Discover the manor and collections at Wightwick
When Theodore Mander commissioned the building of a new manor on Wightwick Bank in the Old English style in 1887 he started the Mander family's love for Victorian art & design which would unfold over a century of collecting and preservation. However, his untimely death in 1900 left the care and development of the new home to his son, Geoffrey. His story is one of art and design, industry and politics, told through the house he saved and lived in.
Pre-Raphaelite art collection
Remarkably for a house now so associated with this art movement, Wightwick had no Pre-Raphaelite art prior to 1937. Once the house was known to be in our care, Sir Geoffrey and Lady Mander started to buy art to put on display for their visitors. The first was a portrait of Jane Morris by Rossetti and Madox Brown, which the Manders donated to us.
Over time a unique collection developed, with some major pieces supplied by the National Trust, and small works and sketches either purchased or given to the National Trust. Our collection now boasts over 70 works by D.G Rossetti; 50 by Edward Burne-Jones; 23 by Evelyn De Morgan's and 20 by Millais. We also have works by the often overlooked Pre-Raphaelites; Lizzy Siddal, Lucy Maddox Brown and Simeon Solomon.
A family home
Although the art and design collections stand out, most of the items at Wightwick are, in fact, deeply personal. The Mander family left an archive full of letters and photos covering their whole lives.
Geoffrey Mander was very clear the house should remain a home and not become an art gallery, and he said as much in Parliament. Our artworks, therefore, are shown in a domestic setting. We maintain this theme by not placing labels next to items. Instead, information can be found in the catalogues provided in rooms.
When it was built the house was fitted with electric lighting, which was cutting edge for 1887. However, by today's standards the rooms are quite dark and, on a cloudy day, areas can feel a bit gloomy, so give your eyes a chance to adjust. To provide a little extra light, our volunteers are equipped with torches.
The house was also built with central heating, and many of the original radiators still work. However, we now heat the house more for the care of the collection than to stay warm. The heating helps combat high humidity levels, which can lead to mould growth.
Creating a Morris house
It often surprises visitors that William Morris never came to the house, nor did his company formally design for it. Instead, all the wallpapers, fabric wall coverings and soft furnishings were bought through the Morris & Co shop or catalogue.

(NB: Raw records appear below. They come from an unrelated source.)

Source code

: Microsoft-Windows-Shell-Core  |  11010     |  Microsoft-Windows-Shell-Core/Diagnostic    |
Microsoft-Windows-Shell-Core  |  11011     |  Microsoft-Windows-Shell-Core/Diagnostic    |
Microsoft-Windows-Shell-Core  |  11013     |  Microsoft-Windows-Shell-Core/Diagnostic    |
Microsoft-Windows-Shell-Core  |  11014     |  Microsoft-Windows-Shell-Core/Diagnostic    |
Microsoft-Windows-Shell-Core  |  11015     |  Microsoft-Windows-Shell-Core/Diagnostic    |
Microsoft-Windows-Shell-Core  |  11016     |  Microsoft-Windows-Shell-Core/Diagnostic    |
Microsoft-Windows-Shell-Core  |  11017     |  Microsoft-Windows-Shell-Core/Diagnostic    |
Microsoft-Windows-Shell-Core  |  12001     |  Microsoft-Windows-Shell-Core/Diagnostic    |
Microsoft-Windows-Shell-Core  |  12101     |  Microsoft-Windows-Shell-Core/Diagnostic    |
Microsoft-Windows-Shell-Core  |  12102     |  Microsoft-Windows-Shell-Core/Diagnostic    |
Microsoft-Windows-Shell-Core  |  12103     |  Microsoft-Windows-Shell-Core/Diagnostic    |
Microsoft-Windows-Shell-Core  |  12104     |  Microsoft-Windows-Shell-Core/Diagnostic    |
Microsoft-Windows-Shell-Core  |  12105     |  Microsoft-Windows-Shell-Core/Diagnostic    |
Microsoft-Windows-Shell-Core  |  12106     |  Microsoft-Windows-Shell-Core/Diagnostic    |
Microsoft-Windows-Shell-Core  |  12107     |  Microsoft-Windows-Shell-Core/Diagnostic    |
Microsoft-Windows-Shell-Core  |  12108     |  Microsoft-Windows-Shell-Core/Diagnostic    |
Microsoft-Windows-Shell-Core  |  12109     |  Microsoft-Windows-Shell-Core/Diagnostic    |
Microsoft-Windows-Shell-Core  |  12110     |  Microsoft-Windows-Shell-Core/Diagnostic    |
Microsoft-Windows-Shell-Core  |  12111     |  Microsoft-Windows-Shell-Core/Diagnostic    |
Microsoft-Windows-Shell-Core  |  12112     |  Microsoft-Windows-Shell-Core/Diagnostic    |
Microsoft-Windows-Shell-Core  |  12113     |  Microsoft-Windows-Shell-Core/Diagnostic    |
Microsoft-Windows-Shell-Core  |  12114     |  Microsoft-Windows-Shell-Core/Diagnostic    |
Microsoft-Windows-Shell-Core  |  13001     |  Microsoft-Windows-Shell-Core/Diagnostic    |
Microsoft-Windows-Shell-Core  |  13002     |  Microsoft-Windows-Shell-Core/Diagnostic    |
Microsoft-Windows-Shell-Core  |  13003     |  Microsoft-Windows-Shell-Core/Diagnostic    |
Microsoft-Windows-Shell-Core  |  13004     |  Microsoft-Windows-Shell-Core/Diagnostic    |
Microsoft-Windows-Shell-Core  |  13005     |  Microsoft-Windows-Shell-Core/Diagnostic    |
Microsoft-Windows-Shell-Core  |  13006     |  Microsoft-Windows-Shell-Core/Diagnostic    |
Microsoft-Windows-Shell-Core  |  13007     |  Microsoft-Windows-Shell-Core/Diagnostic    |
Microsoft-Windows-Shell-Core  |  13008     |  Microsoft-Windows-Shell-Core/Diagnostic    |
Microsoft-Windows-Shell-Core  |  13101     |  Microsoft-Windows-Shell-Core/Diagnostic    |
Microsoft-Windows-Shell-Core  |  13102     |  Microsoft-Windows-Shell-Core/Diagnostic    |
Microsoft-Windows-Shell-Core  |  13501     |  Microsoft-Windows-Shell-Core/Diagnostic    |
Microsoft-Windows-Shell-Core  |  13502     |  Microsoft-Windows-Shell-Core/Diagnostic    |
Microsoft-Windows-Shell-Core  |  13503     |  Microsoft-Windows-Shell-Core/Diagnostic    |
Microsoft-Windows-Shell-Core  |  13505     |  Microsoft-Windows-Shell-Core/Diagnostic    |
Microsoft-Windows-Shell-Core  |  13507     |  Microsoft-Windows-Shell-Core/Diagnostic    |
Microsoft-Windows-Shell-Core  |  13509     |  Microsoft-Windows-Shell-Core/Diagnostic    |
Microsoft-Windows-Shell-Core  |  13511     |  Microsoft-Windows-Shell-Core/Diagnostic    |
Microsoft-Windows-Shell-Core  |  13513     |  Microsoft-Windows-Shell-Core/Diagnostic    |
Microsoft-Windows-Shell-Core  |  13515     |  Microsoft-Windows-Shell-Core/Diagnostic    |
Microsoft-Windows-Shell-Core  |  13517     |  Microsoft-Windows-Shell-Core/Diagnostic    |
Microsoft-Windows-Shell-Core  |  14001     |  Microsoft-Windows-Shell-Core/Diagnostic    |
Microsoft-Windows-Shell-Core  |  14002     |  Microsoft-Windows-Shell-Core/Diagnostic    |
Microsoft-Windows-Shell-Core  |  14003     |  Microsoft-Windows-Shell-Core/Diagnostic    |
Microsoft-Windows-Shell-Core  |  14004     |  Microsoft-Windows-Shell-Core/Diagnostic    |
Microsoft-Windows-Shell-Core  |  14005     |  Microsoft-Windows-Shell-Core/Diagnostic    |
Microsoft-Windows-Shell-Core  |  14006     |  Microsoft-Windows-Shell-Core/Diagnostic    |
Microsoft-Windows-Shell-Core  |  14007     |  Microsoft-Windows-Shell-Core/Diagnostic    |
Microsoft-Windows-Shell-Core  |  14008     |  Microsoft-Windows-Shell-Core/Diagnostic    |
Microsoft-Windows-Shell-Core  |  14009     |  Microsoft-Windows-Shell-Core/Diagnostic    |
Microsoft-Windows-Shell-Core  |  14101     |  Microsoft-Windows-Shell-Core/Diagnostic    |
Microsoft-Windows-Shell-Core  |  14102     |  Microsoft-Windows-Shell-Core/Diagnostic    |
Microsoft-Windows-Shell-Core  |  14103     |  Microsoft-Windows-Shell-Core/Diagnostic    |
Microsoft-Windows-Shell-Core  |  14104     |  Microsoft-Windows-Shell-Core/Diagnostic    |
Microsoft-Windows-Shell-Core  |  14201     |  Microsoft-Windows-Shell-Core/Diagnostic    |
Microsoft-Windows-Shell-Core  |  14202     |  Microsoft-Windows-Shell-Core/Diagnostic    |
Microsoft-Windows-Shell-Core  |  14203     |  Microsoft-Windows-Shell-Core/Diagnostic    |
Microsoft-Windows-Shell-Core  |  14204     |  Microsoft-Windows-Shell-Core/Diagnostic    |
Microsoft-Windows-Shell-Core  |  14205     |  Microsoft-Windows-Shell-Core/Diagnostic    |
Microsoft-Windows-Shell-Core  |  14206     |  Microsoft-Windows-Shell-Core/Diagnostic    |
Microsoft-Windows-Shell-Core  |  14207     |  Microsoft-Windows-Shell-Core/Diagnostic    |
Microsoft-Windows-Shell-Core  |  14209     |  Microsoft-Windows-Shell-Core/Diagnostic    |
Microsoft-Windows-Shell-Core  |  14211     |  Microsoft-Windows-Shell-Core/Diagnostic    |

Unlike the artwork, Morris & Co designs were included in the 1887 and 1893 buildings. However, they were much enhanced after the 1937 saving of the property, when Sir Geoffrey expanded the Manor's Morris collection (or 'Morrisania' as the National Trust's Historic Buildings secretary called it). This included sketches for Morris designs, as well as large items of furnishings, such as carpets and curtains.
Morris loved traditional dyes and colours, however they don't stand the test of time or exposure to light particularly well. We now control light levels very carefully in certain rooms. Unlike a watercolour or photograph you can't move wallpaper to a darker corner.
The house still has the feeling of being lived-in. We move paintings and furniture just as the family would have done. We also regularly loan our paintings to other museums for exhibition.
If you want to sit down and take a moment to savour the space, all you have to do is look out for a cushion with a cat on it - a tribute to Lady Mander's love of cats.
There are toys to play with in the nursery and you can try out the full-size billiards table, allowing you to pretend you're an Edwardian gentleman playing in opulent surroundings. The old range is still in use and lit on cold days, giving the Victorian Kitchen a special atmosphere with the smell of burning coal.
Learning about and exploring the collection
Wightwick is a house and collection which has something to appeal to all visitors. For those who love Pre-Raphaelite art or Morris designs and want to understand where an item came from, look out for our room folders.
More interested in the social history? Pick up one of our scrap books containing copies of original photographs and documents.
As part of the welcome leaflet, every visitor gets a guide to the house, which has been written by the real experts of the Manor - our volunteers. Feel free to ask them any questions during your visit as they are always happy to help.
When Edward Ould designed the house he was trying to make it feel quirky and give the impression it was a much older house which had evolved over time. Unfortunately, for less mobile visitors, this means there are a few short flights of steps. Most of the ground floor with the principal collection is accessible, and if you can't make the stairs to the bedrooms we have a photo guide you can leaf through.
Winter can be a great time to visit the house, few visitors mean you have more time to soak in the atmosphere of the house and talk to the volunteers about what is on display. However lighting levels often reflect the outside, so a dark dismal day outside will mean the house may be dark, a bright winters day means the same inside. For all his innovations Theodore didn't have cavity wall insulation so whilst our heating boosts for opening hours the house doesn't hold heat and can be cold.